ORDRE FRANCISCAIN SECULIER
Programme de formation pour
le Huitième Centenaire de la naissance de
Sainte Elisabeth de Hongrie.
Première Année : La vie de Ste. Elisabeth de
Hongrie.
Premier mois : La famille biologique de
Sainte Elisabeth et sa première patrie
Chaque saint est un personnage issu d’une famille
particulière possédant sa propre culture. La variété de cultures dans laquelle
les saints se trouvent nous aide à mieux comprendre l’universalité de
l’Evangile.
L’histoire de Ste. Elisabeth sur
terre fait partie de son histoire comme une sainte. Fille du roi André II de
Hongrie, elle prit naissance dans le peuple magyar (hongrois), dans l’Europe de
l’est.

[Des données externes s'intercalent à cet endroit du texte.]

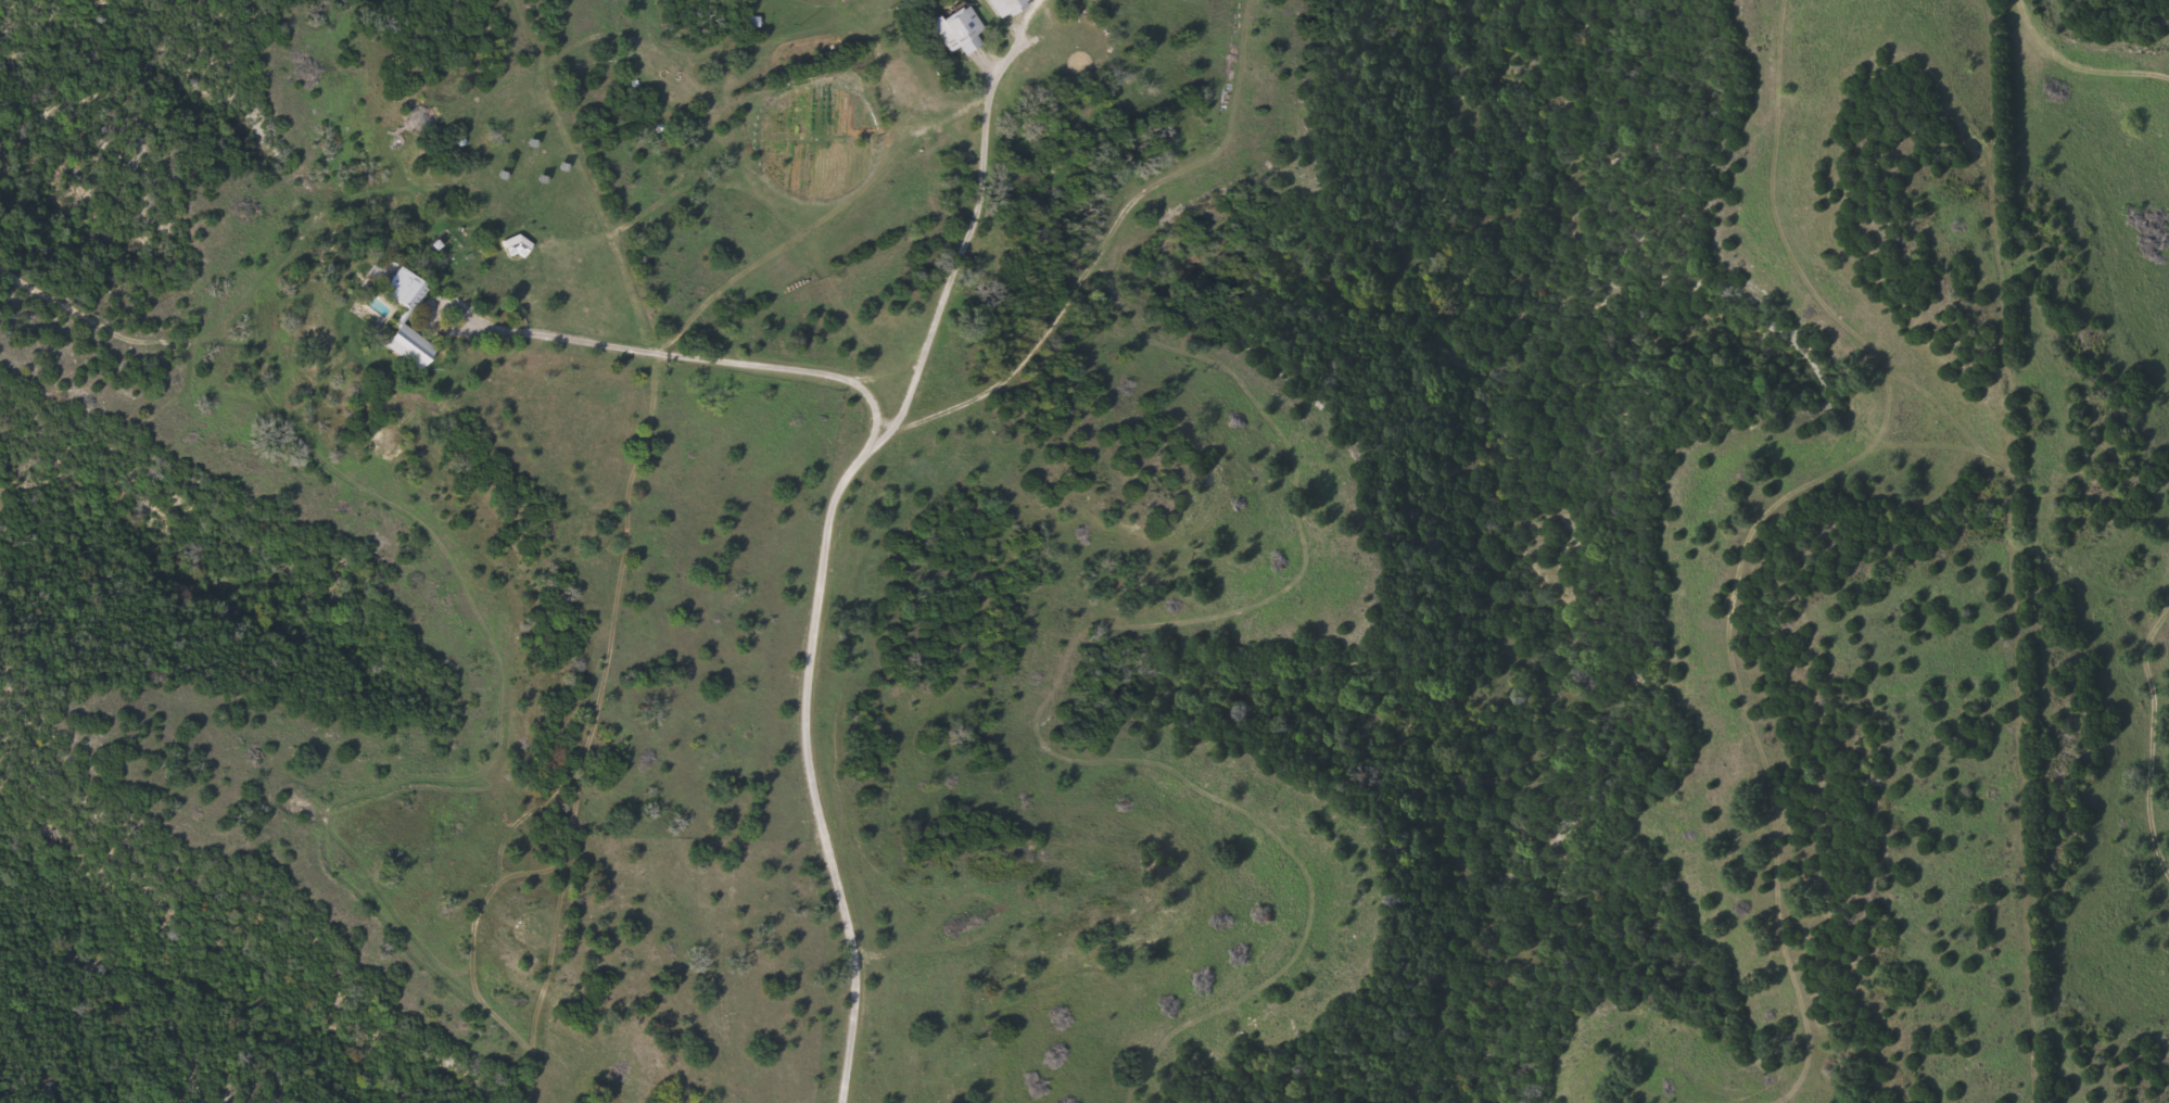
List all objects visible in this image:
building: (1002, 6)
building: (755, 22)
building: (958, 27)
park: (1167, 136)
building: (518, 245)
building: (404, 289)
road: (63, 301)
building: (409, 346)
road: (707, 358)
road: (820, 583)
road: (151, 972)

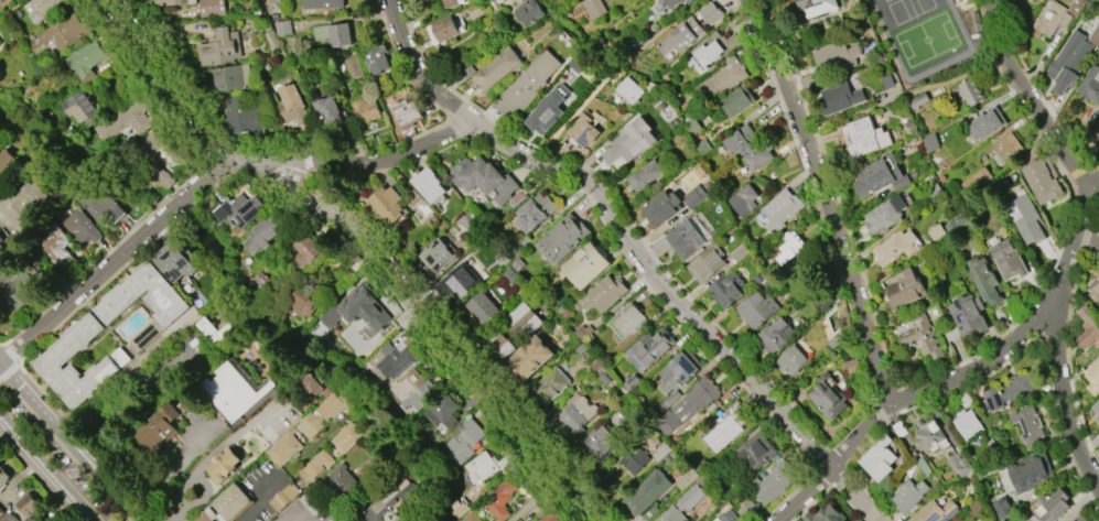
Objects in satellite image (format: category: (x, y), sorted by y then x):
building: (0, 0)
building: (1039, 0)
building: (172, 2)
building: (675, 2)
building: (450, 3)
building: (326, 4)
building: (817, 7)
building: (44, 8)
building: (210, 8)
building: (595, 8)
building: (528, 12)
building: (710, 13)
building: (1051, 18)
building: (282, 29)
building: (443, 30)
building: (64, 31)
building: (334, 34)
building: (680, 36)
building: (218, 47)
building: (836, 55)
building: (84, 58)
building: (375, 60)
building: (1070, 60)
building: (577, 64)
building: (352, 68)
building: (498, 68)
road: (613, 71)
building: (469, 72)
building: (229, 78)
building: (723, 79)
building: (1090, 85)
building: (528, 86)
building: (630, 90)
building: (970, 91)
building: (840, 96)
road: (1030, 98)
building: (917, 101)
building: (734, 102)
building: (295, 105)
building: (78, 109)
building: (364, 111)
building: (329, 112)
building: (405, 112)
building: (548, 113)
building: (245, 115)
building: (124, 119)
building: (985, 123)
building: (584, 131)
building: (1095, 135)
building: (864, 136)
building: (741, 140)
building: (629, 142)
building: (930, 143)
building: (157, 144)
building: (1003, 149)
building: (758, 156)
road: (294, 175)
building: (644, 175)
road: (207, 176)
building: (161, 177)
building: (878, 177)
building: (484, 179)
building: (976, 181)
building: (1040, 181)
building: (429, 185)
road: (175, 188)
building: (694, 194)
road: (825, 199)
building: (97, 201)
building: (743, 201)
building: (386, 204)
building: (661, 208)
building: (780, 209)
building: (239, 210)
building: (533, 212)
building: (885, 215)
building: (1025, 218)
building: (469, 222)
building: (82, 228)
building: (264, 231)
building: (0, 238)
building: (561, 239)
building: (684, 239)
road: (1087, 239)
building: (0, 245)
road: (633, 246)
building: (55, 247)
road: (369, 247)
building: (895, 247)
building: (788, 248)
building: (433, 254)
building: (302, 255)
building: (1007, 260)
building: (175, 263)
building: (706, 264)
building: (583, 266)
building: (984, 279)
building: (457, 282)
building: (17, 286)
building: (1095, 288)
building: (903, 290)
building: (726, 292)
building: (601, 294)
building: (124, 295)
building: (301, 306)
building: (354, 309)
building: (483, 309)
building: (755, 309)
building: (968, 315)
building: (524, 321)
building: (625, 321)
road: (1057, 323)
building: (1088, 327)
building: (582, 332)
building: (774, 335)
building: (923, 338)
building: (504, 348)
building: (648, 349)
building: (529, 358)
building: (790, 360)
building: (51, 361)
building: (389, 361)
building: (1093, 370)
building: (676, 372)
road: (938, 372)
building: (630, 382)
building: (405, 383)
building: (311, 385)
building: (550, 385)
building: (235, 391)
building: (1009, 391)
building: (419, 397)
building: (828, 398)
road: (905, 398)
building: (670, 399)
building: (694, 399)
building: (964, 399)
building: (333, 405)
building: (1096, 409)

Elle est née en 1207, environ 200 ans après que le peuple de son père
accepta la chrétienté pour la première fois. Etienne 1er, (975-1038),
premier roi chrétien de Hongrie, fut un de ses ancêtres. Il fut déclaré plus
tard saint. Son fils, St. Émeric (1007-1031) est aussi considéré comme un
saint.
Elisabeth avait également des ancêtres
allemands : sa mère était Gertrude d’Andrechs-Meran. La sœur de sa mère.
Hedwige (1174-1243), qui épousa Henri, duc de Silésie, était aussi une sainte.
Parmi ses ancêtres il est évident qu’il y eut une abondance de saints et une riche tradition familiale pour Elisabeth
à imiter.
Elle n’avait que quatre ans quand elle quitta sa
famille biologique, car elle avait été fiancée par ses parents à Louis IV,
futur landgrave de Thuringe, qui n’avait, lui, que onze ans. Pour qu’elle se
souvienne de son héritage, Farkasius et David, deux prêtres ou aumôniers,
l’accompagnèrent à sa nouvelle patrie.
Ce qui glorifia Elisabeth comme une sainte fut sa
venue à Thuringe où elle se distingua pour ses services aux pauvres et aux miséreux, aussi le
caractère sacré de sa vie de couple en compagnie de l’époux que Dieu lui a donné.
Mais elle n’oublia point ses racines. Elle retourna visiter La Hongrie en tant
que jeune mariée. Après la mort de son mari, au lieu de retourner chez elle,
elle préféra rester dans son nouveau pays, où elle pouvait accomplir le choix
de vie qu’elle avait fait au nom des pauvres.
Réflexion spirituelle:
La promesse de Dieu aux israélites fut donnée à
travers une culture humaine et une descendance. Abraham a quitté son pays natal
pour accomplir le plan que Dieu avait pour lui, en retour Dieu lui promet : «Je rendrai grand ton nom ;
sois une bénédiction » (Gn. 12 :1-2). Elisabeth a fait
l’expérience d’un même appel, sa vie également est une bénédiction pour les
générations futures.
Evangile : « Il est venu en aide à Israël son serviteur,
en souvenir de sa bonté, comme il avait dit à nos pères, en faveur d’Abraham et
de sa descendance pour toujours. » (Lc : 54-55).